- Leaders: Tengku Mahmood Mahyideen Tengku Abdul Jalal
- Dates active: 1947 – present
- Group: Tentara Nasional Pembebasan Rakyat Patani (People's National Liberation Army of Patani)
- Headquarters: Kelantan, Malaysia
- Active regions: Southern Thailand
- Ideology: Separatism Religious conservatism Nationalism Islamism
- Wars: the South Thailand insurgency

= Islamic Liberation Front of Patani =

Islamic militant separatist organization in South Thailand

The Islamic Liberation Front of Patani (Barisan Islam Pembebasan Patani, abbreviated BIPP), until 1986 known as the National Liberation Front of Patani (NLFP; Barisan Nasional Pembebasan Patani, BNPP; also translated as "Patani National Liberation Front" or "National Front for the Liberation of Pattani"; ขบวนการแนวร่วมปลดแอกแห่งชาติปัตตานี) is a militant Islamic separatist movement based in northern Malaysia and with a history of operations in the South Thailand insurgency.

==History==
The group was formed in 1959 by Tengku Abdul Jalal, aka Adul na Saiburi, and is reputed to be one of the first armed insurgent outfits in the Pattani area. The group had its base in Southern Thailand.

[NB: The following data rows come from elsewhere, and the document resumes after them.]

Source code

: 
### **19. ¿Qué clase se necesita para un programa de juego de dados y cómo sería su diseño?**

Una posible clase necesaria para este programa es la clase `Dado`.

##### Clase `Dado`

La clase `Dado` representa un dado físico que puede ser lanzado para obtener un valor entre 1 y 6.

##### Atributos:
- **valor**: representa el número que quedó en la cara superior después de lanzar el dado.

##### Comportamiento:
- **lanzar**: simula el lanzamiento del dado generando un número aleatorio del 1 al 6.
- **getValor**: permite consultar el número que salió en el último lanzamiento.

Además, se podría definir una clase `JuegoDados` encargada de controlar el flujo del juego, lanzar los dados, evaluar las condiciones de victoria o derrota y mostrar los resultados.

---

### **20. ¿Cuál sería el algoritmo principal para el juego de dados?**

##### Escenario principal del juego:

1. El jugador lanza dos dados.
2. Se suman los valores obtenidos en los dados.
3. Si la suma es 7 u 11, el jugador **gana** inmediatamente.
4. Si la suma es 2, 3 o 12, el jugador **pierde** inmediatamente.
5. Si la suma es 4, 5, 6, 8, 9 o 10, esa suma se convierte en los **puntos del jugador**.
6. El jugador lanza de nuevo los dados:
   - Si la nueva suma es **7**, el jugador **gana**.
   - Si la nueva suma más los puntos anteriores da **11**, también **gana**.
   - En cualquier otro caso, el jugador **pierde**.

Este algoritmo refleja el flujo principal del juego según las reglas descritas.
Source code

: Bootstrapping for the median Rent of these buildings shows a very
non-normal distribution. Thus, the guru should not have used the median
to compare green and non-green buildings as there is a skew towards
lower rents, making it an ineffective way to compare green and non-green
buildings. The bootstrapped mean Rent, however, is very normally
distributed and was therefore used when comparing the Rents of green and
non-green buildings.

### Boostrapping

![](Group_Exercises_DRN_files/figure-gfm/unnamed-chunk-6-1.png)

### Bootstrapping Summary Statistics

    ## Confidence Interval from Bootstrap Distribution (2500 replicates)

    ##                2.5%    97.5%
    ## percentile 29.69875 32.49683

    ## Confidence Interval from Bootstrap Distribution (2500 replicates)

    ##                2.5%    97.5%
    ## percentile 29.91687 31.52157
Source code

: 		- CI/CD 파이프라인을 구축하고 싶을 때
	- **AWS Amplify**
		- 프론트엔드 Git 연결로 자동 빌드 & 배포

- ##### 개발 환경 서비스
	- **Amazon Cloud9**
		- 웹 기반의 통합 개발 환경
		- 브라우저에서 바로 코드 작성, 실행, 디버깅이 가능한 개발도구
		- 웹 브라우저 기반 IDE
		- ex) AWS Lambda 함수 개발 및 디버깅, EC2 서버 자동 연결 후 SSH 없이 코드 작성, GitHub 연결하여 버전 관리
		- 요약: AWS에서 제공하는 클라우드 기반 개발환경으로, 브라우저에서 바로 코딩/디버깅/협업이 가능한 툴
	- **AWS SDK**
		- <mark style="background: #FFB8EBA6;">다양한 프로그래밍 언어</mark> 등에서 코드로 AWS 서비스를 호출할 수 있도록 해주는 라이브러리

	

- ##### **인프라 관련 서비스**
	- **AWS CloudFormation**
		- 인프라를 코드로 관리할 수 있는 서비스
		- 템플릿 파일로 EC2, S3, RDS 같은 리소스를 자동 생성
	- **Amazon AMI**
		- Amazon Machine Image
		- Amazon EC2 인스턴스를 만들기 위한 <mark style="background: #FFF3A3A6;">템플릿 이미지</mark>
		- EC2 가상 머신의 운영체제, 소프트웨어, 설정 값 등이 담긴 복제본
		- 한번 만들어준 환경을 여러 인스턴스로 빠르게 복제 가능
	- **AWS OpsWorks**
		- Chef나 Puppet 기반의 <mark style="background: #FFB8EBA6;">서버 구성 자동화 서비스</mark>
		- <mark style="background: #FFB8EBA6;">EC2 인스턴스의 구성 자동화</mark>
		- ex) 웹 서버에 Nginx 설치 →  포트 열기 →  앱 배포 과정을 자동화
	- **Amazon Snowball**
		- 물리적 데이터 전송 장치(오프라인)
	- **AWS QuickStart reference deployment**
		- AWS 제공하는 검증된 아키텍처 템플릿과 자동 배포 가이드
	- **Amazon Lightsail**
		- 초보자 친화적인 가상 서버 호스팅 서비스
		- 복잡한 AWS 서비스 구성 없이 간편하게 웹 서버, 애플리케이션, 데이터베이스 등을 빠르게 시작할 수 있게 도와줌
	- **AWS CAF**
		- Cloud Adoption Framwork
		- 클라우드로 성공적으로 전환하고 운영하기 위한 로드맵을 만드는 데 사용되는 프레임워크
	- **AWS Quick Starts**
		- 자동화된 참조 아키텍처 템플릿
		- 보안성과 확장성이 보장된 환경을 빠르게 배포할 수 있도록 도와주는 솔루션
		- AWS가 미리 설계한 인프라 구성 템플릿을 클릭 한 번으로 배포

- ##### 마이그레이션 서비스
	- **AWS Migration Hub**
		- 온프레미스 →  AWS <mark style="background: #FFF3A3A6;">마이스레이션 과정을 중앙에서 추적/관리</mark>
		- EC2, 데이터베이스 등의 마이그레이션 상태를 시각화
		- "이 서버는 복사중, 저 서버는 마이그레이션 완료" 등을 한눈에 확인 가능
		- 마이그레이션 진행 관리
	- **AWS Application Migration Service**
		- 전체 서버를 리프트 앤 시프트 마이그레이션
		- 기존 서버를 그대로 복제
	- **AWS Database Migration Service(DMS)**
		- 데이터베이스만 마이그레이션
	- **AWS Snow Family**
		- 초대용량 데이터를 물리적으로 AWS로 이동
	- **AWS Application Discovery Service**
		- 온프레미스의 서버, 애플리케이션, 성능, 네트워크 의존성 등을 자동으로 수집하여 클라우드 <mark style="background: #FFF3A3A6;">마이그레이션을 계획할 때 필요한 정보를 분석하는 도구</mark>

===Barisan Islam Pembebasan Patani===
The BNPP was very active in the 1970s and 1980s. It renamed itself to "Islamic Front for the Liberation of Pattani" (BIPP) in 1986. After a period of dormancy, it was revived in 2002. The renewed group has reduced its nationalistic emphasis and expanded its hard-line Islamic politico-religious goals. It is known for its attacks against the Buddhist minorities of Southern Thailand. The political wing of the group participates in Malaysian state-level politics.